Le jugement sera confirmé en ce qu’il a débouté monsieur X de ce chef de demande.
*
Les éléments de l’espèce ne justifient pas que soit ordonné l’affichage de la décision.
*
La remise de documents sociaux conformes à la présente décision sera ordonnée, sans que le prononcé d’une astreinte apparaisse nécessaire.
PAR CES MOTIFS
La cour, statuant par arrêt contradictoire prononcé publiquement par mise à disposition au greffe de la cour, les parties ayant été préalablement avisées dans les conditions prévues par l’article 450 du code de procédure civile,
Infirme le jugement, sur le montant du rappel sur rémunération variable, sur les heures supplémentaires et le repos compensateur et sur l’indemnité pour licenciement sans cause réelle et sérieuse.
Statuant à nouveau sur ces chefs de demande :
Dit que le licenciement repose sur un motif réel et sérieux et déboute monsieur X de sa demande d’indemnité pour licenciement sans cause réelle et sérieuse.
Prononce la nullité de la convention de forfait jour.

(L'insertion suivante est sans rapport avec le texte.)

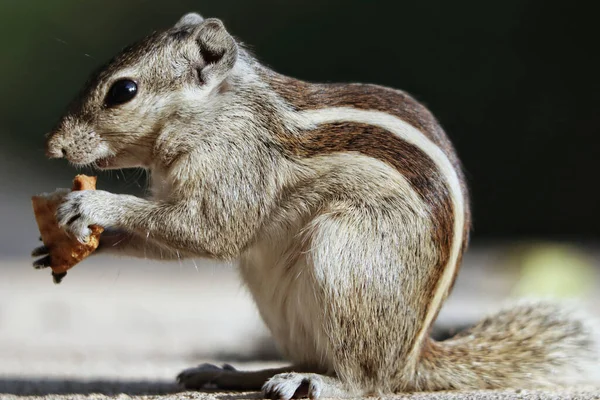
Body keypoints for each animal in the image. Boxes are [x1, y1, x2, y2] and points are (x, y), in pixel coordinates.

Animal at [35, 10, 596, 398]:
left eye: (123, 91)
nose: (53, 146)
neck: (219, 111)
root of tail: (412, 357)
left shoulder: (238, 167)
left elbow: (213, 231)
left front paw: (95, 206)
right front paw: (67, 245)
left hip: (343, 259)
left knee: (368, 381)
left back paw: (321, 383)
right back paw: (239, 375)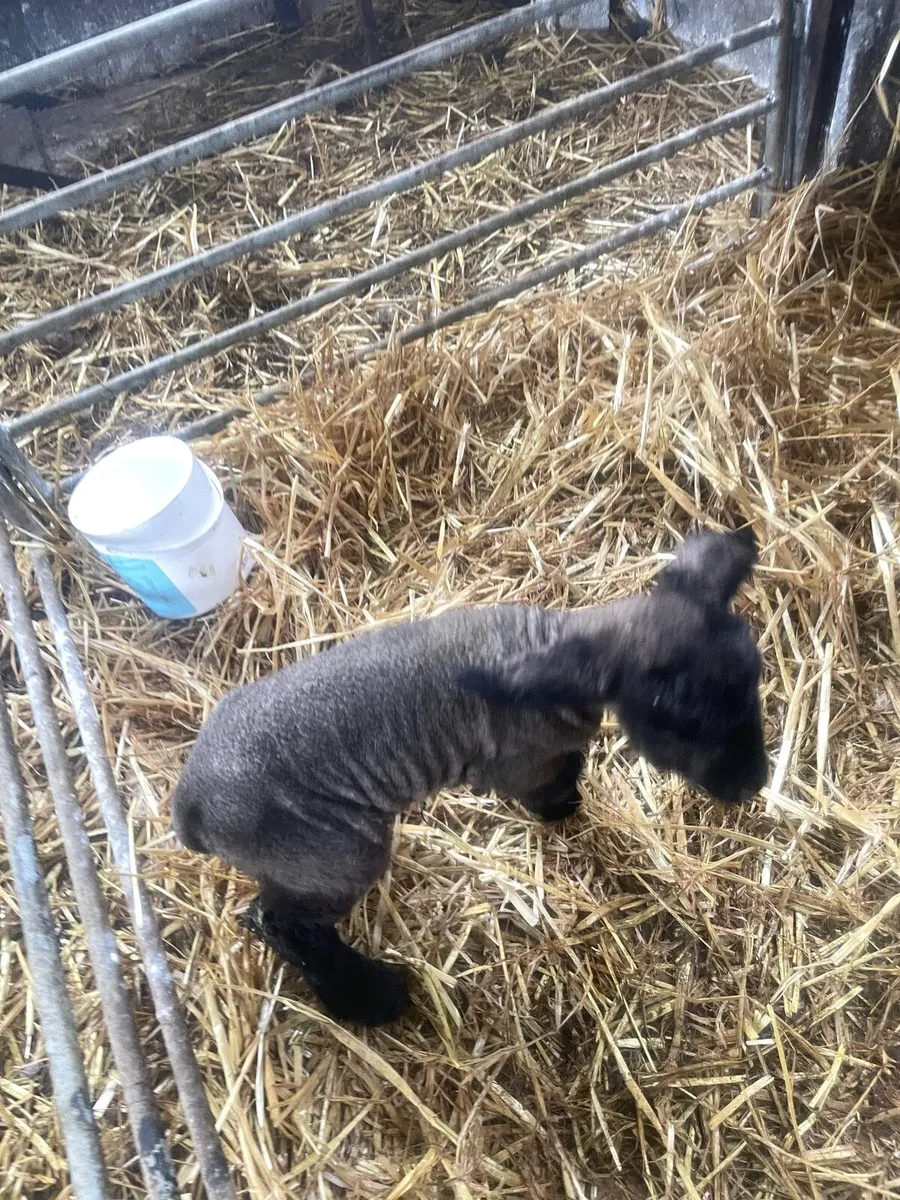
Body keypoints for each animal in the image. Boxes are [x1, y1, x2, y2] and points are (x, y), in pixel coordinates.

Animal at [172, 528, 767, 1026]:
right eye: (677, 718)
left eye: (755, 675)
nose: (753, 784)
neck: (554, 649)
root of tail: (189, 805)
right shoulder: (523, 760)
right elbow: (555, 777)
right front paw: (563, 808)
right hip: (330, 852)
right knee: (286, 926)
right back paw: (373, 1000)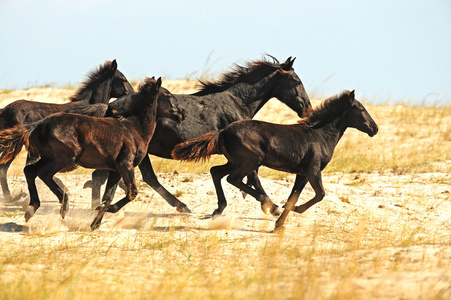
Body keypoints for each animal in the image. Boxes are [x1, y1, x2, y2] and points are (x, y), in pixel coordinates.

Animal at [0, 59, 134, 203]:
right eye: (123, 79)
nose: (132, 94)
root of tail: (4, 110)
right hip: (19, 147)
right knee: (10, 168)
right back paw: (11, 198)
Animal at [0, 77, 185, 230]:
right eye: (168, 95)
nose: (181, 113)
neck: (135, 128)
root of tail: (36, 125)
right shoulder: (125, 164)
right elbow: (131, 192)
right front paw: (104, 211)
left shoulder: (115, 170)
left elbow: (108, 196)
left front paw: (95, 223)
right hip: (64, 158)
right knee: (42, 173)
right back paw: (63, 205)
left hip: (48, 157)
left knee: (30, 171)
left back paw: (32, 209)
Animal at [88, 55, 314, 213]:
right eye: (296, 81)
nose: (308, 109)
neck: (237, 101)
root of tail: (110, 106)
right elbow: (253, 176)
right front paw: (269, 206)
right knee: (124, 176)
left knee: (141, 178)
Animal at [173, 90, 378, 229]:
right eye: (360, 108)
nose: (374, 128)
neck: (320, 134)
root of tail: (223, 131)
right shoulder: (313, 170)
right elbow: (320, 194)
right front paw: (288, 212)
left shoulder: (302, 174)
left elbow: (294, 196)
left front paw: (279, 224)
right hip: (251, 161)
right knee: (233, 178)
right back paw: (267, 203)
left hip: (234, 161)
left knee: (216, 172)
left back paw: (220, 209)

Condamne la société Onepoint à payer à monsieur X les sommes suivantes :
57.340 euros à titre de rappel de salaire sur prime d’objectif• 5.734 euros au titre des congés payés afférents• 59.402 euros au titre des heures supplémentaires• 5.940,20 euros au titre des congés payés afférents• 25.563 euros au titre des repos compensateurs•
Confirme le jugement pour le surplus.
Ordonne la remise de document sociaux conformes à la présente décision.
Vu l’article 700 du code de procédure civile,
Dit n’y avoir lieu à application de l’article 700 du code de procédure civile en cause d’appel.
Déboute les parties du surplus de leurs demandes.
Condamne la société Onepoint aux dépens de première instance et d’appel.